Machine Learning is stealing the spotlight at the MDM and data governance. Consider:
- Scalability, complexity and agility are only some of the problems increasingly being solved by machine learning.
- Start-ups and others that are not mega vendors are more capable of introducing and leveraging such capabilities. For examples, see Tamr for scalable metadata mastering, Fresh Gravity for GDPR expert system guidance for enterprise-strength anonymization, etc.
More on machine learning for MDM
Traditional MDM has been around since the early 2000’s. As data volume has grown and the potential value of analytics has exploded, enterprises seeking to compete on analytics struggle to scale mastering efforts with the surfeit of available data sources.
Clearly, creating robust data engineering pipelines to unify this data at scale is more important -- and harder -- than ever.
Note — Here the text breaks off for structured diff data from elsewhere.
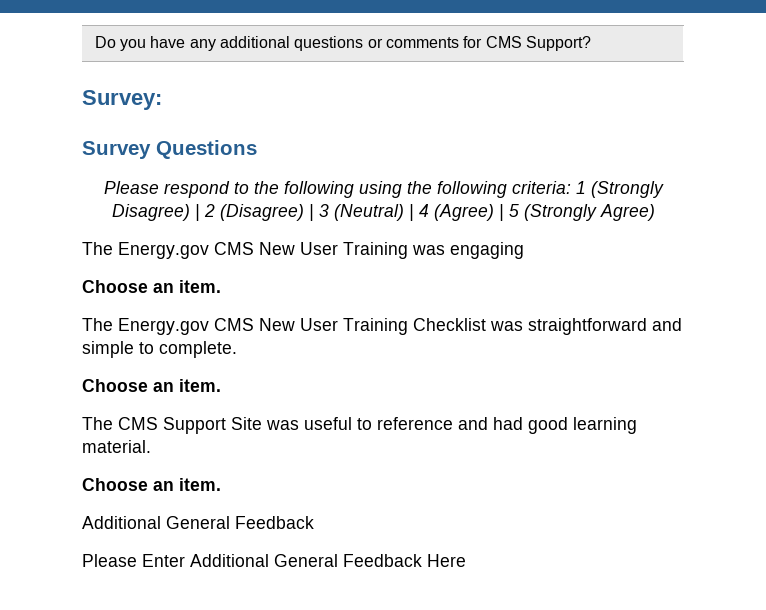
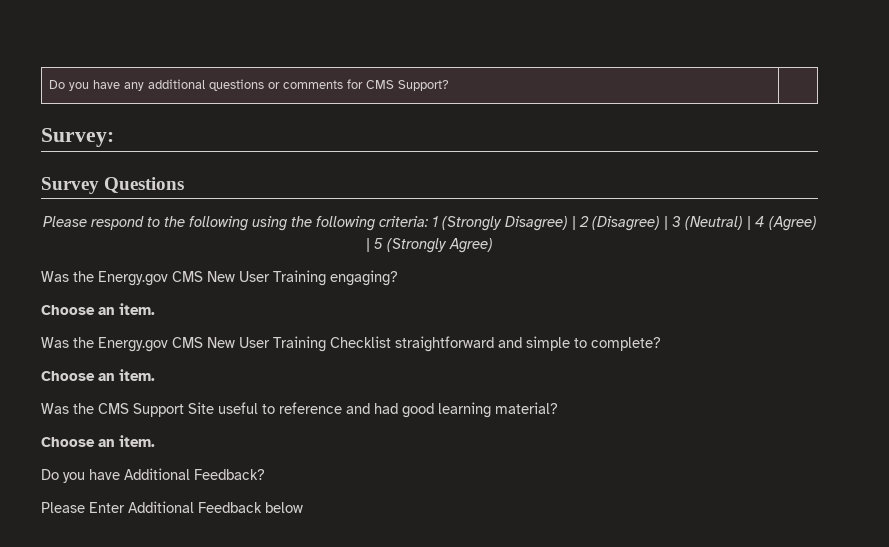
[82,242,524,259] [82,280,221,293] [82,318,113,331] The Energy.gov CMS New User Training was engaging // Choose an item. // The -> [41,270,398,286] [41,303,155,315] [41,337,94,348] Was the Energy.gov CMS New User Training engaging? // Choose an item. // Was the
[490,321,523,331] was -> (391, 342) none
[159,341,237,358] [82,379,221,392] [82,417,113,430] complete. // Choose an item. // The -> [591,337,661,351] [41,369,155,381] [41,403,94,414] complete? // Choose an item. // Was the
[266,420,299,430] was -> (214, 408) none
[82,440,151,453] [82,478,221,491] [82,516,314,529] material. // Choose an item. // Additional General Feedback -> [495,402,558,414] [41,435,155,447] [41,468,265,483] material? // Choose an item. // Do you have Additional Feedback?
[274,554,466,567] General Feedback Here -> [198,502,303,513] Feedback below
An “agile” approach, utilizing machine learning can cut time required for unification or analytics projects (around 90%) while scaling to more sources than other traditional approaches.
Moreover, given the scale of enterprise data, automation is the key to agility and scale. Such enterprise data automation can only be achieved with some human oversight to make sure the results are fast and accurate.
Not just raw data scalability, but also human process scalability is enabled by machine learning. While we all know to invest in active/integrated data governance for long-term sustainability and return-on-investment of MDM, most all of the currently-marketed classic data governance tools do not exist as integrated solutions and are also lagging in “ML-guided” stewardship.
Over the next several years I expert systems (self-learning, etc.) will work side-by-side with human experts to facilitate, advise, correct and promote best practices in data governance and stewardship, and more data-related tasks for IT pros.
While I expect most MDM vendors to deliver classical data governance over the next 6-18 months, I also project that the innovative best-of-breed data governance software players will focus on machine learning as competitive differentiators. Specifically, mega vendors (including IBM, INFA, Oracle and SAP) are focused to deliver data governance capability in 2018-19 with resulting partner chaos – with every solution provider turning increasingly to machine learning acquisitions and partnerships to bolster their governance capabilities.
Clearly, machine learning will augment (more than replace) MDM and data governance to provide increased agility and scalability. Areas where machine learning will be applied include: data discovery and mapping, entity resolution, relationship discovery and mapping, taxonomy and ontology; and governance and stewardship.
The bottom line? Organizations should plan now to realize economic value and competitive differentiation from investments in MDM plus graph databases plus machine learning over the next two to five years.